#### EXERCISE
Every record, apart from its pictures, should be repeated exactly.

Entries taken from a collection
======

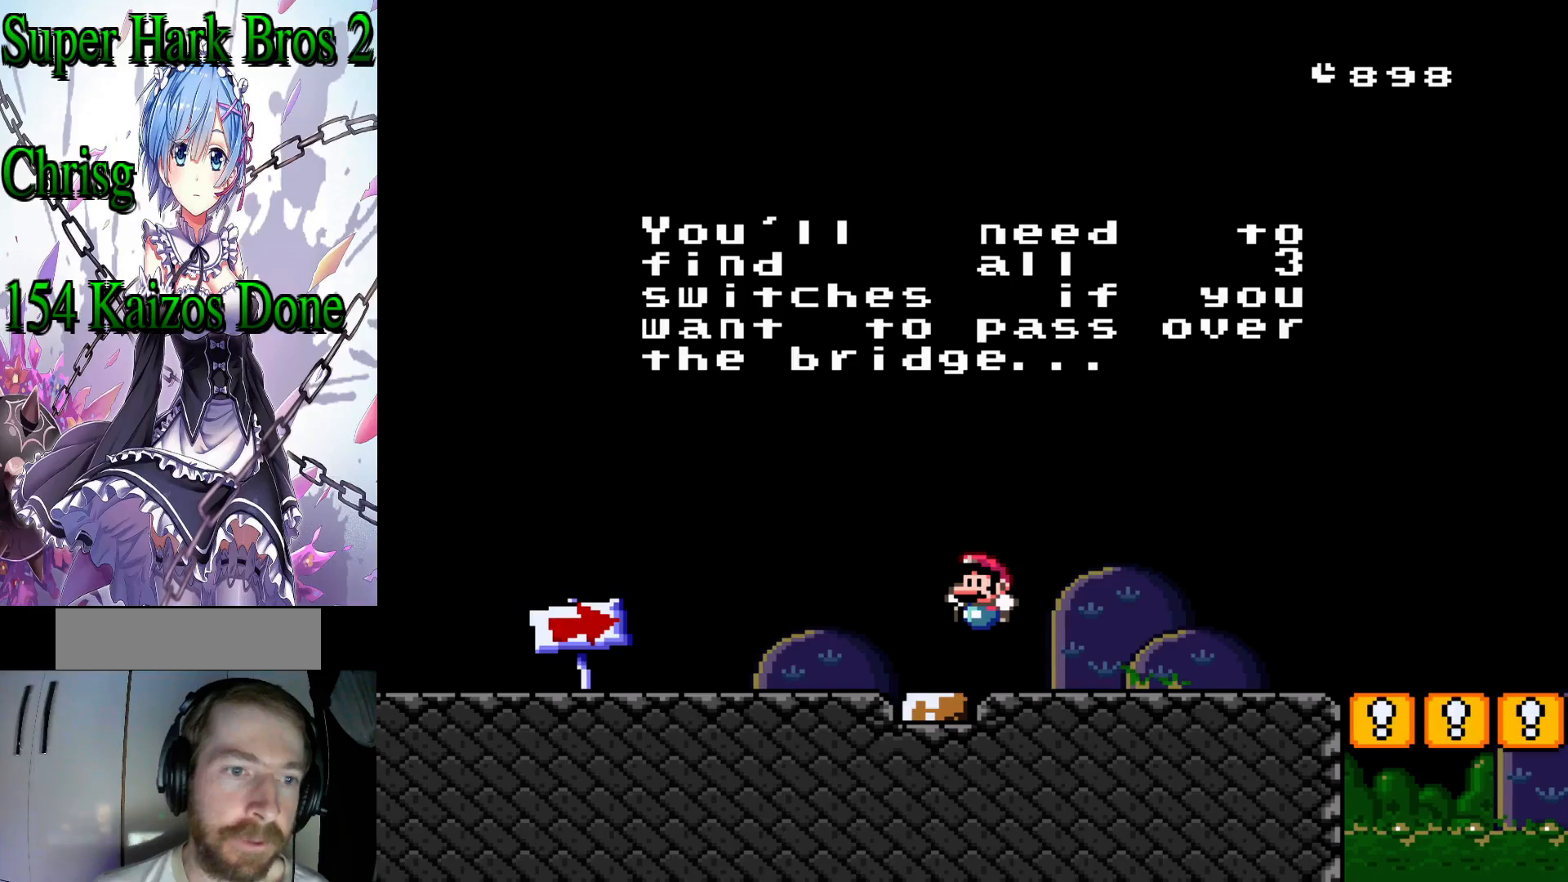
{"buttons": [], "events": []}
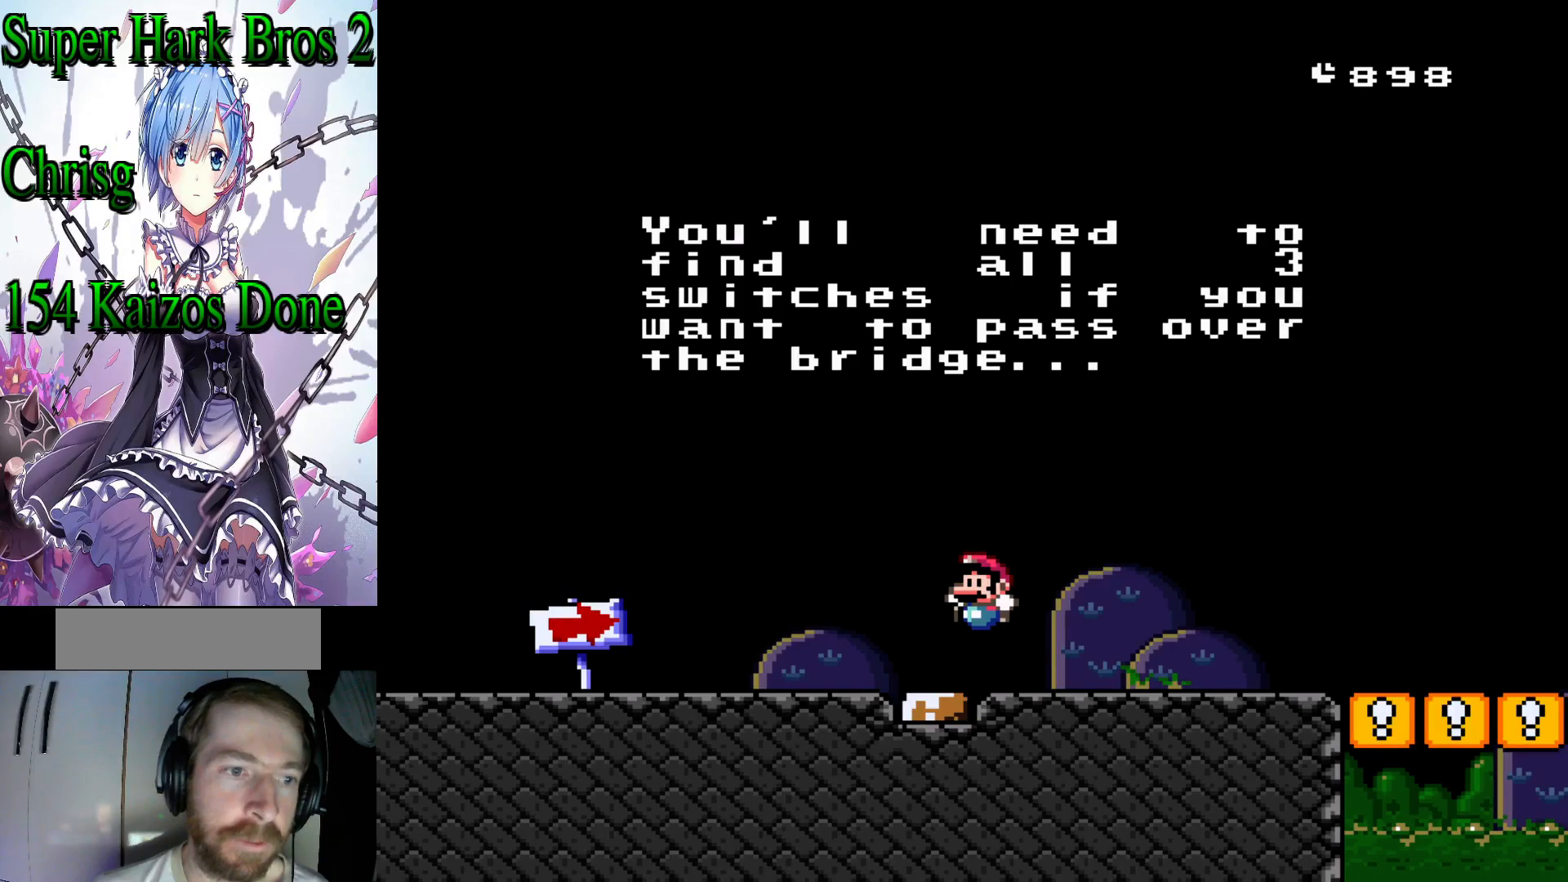
{"buttons": [], "events": [[383, "B", "down"], [483, "B", "up"]]}
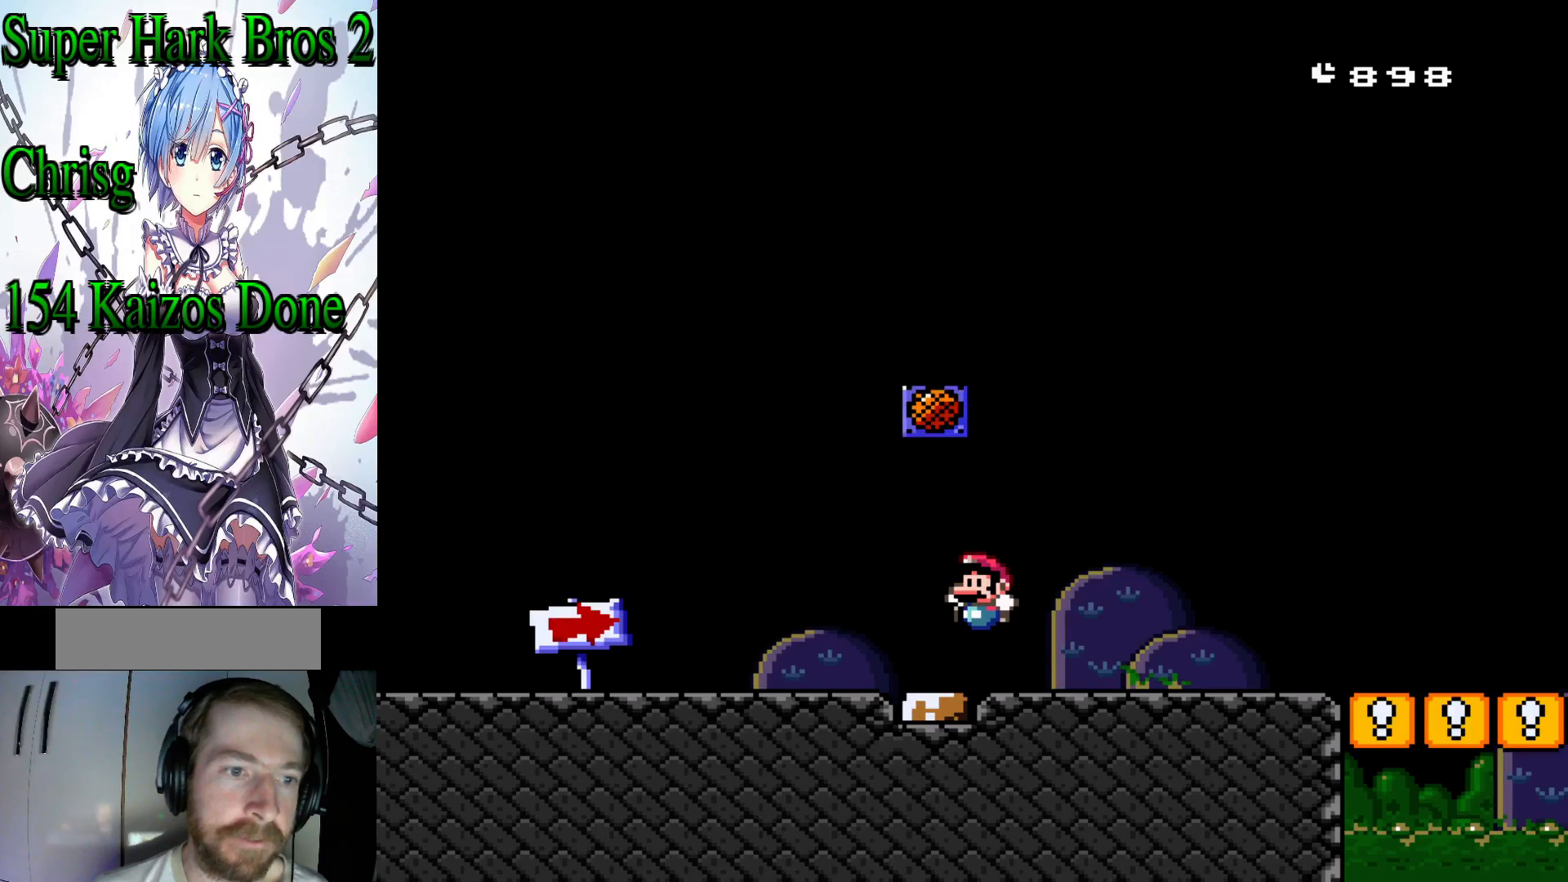
{"buttons": ["Y", "DPAD_RIGHT"], "events": [[17, "DPAD_RIGHT", "down"], [117, "Y", "down"]]}
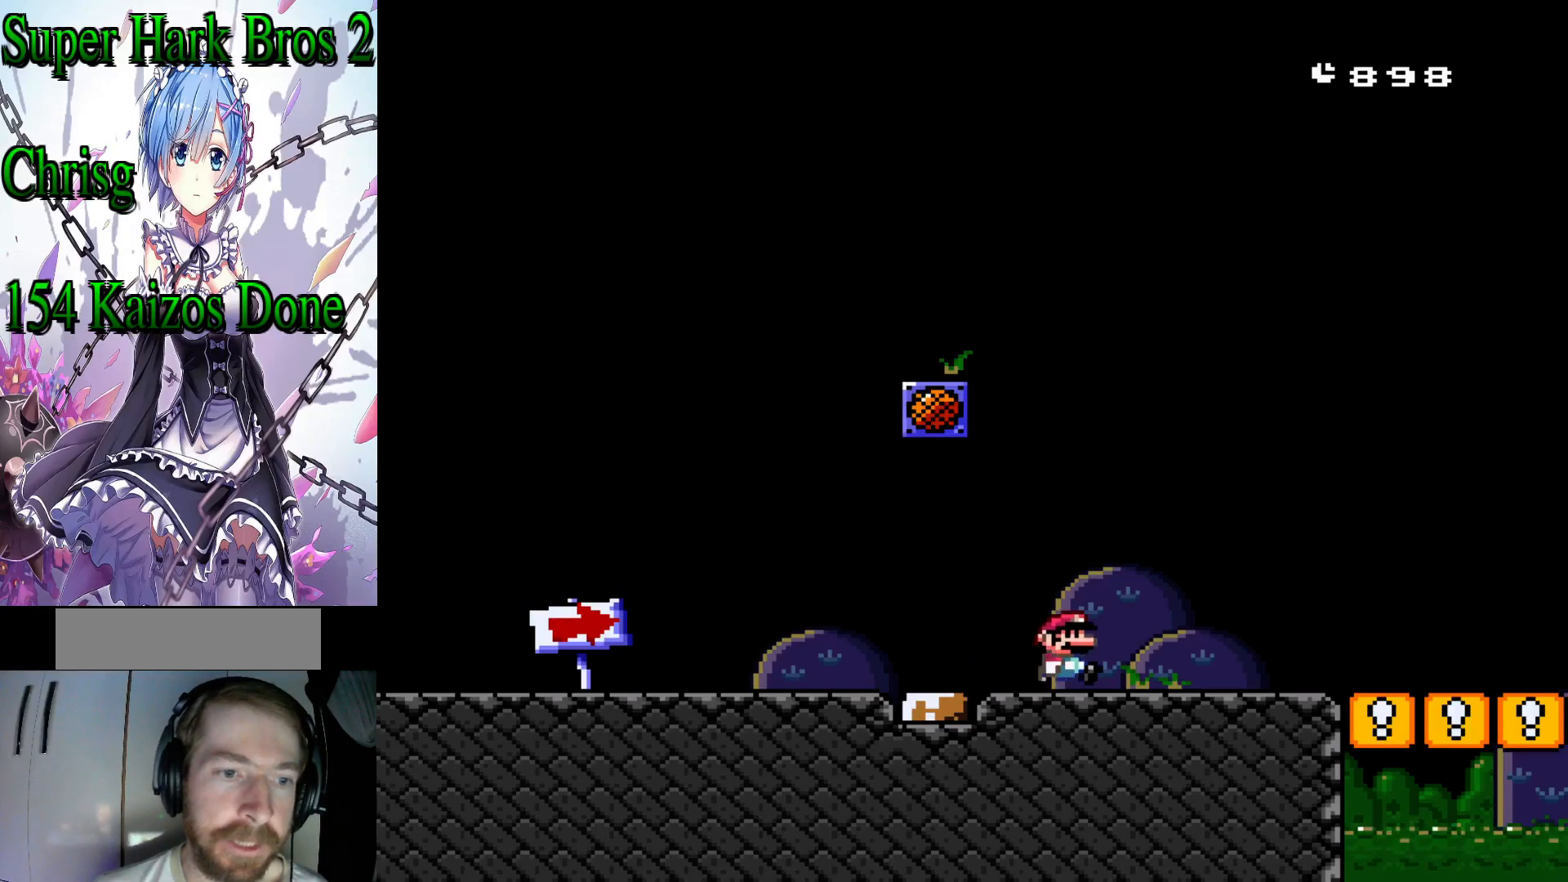
{"buttons": ["Y", "DPAD_RIGHT"], "events": []}
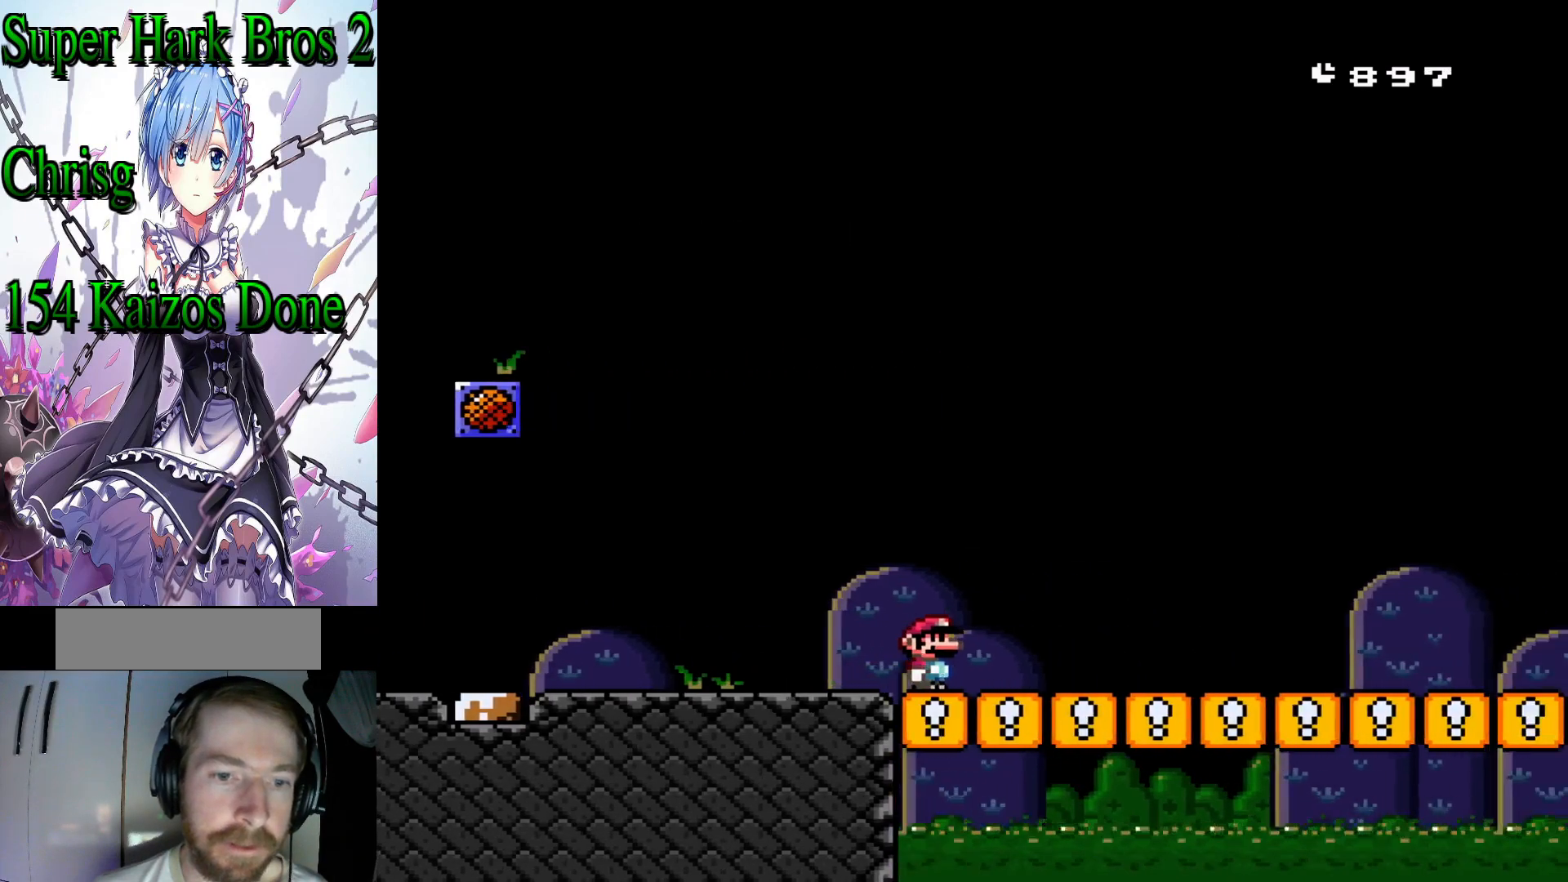
{"buttons": ["Y", "DPAD_RIGHT"], "events": []}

======

#### REPLY TO THE EXERCISE
{"buttons": [], "events": []}
{"buttons": [], "events": [[383, "B", "down"], [483, "B", "up"]]}
{"buttons": ["Y", "DPAD_RIGHT"], "events": [[17, "DPAD_RIGHT", "down"], [117, "Y", "down"]]}
{"buttons": ["Y", "DPAD_RIGHT"], "events": []}
{"buttons": ["Y", "DPAD_RIGHT"], "events": []}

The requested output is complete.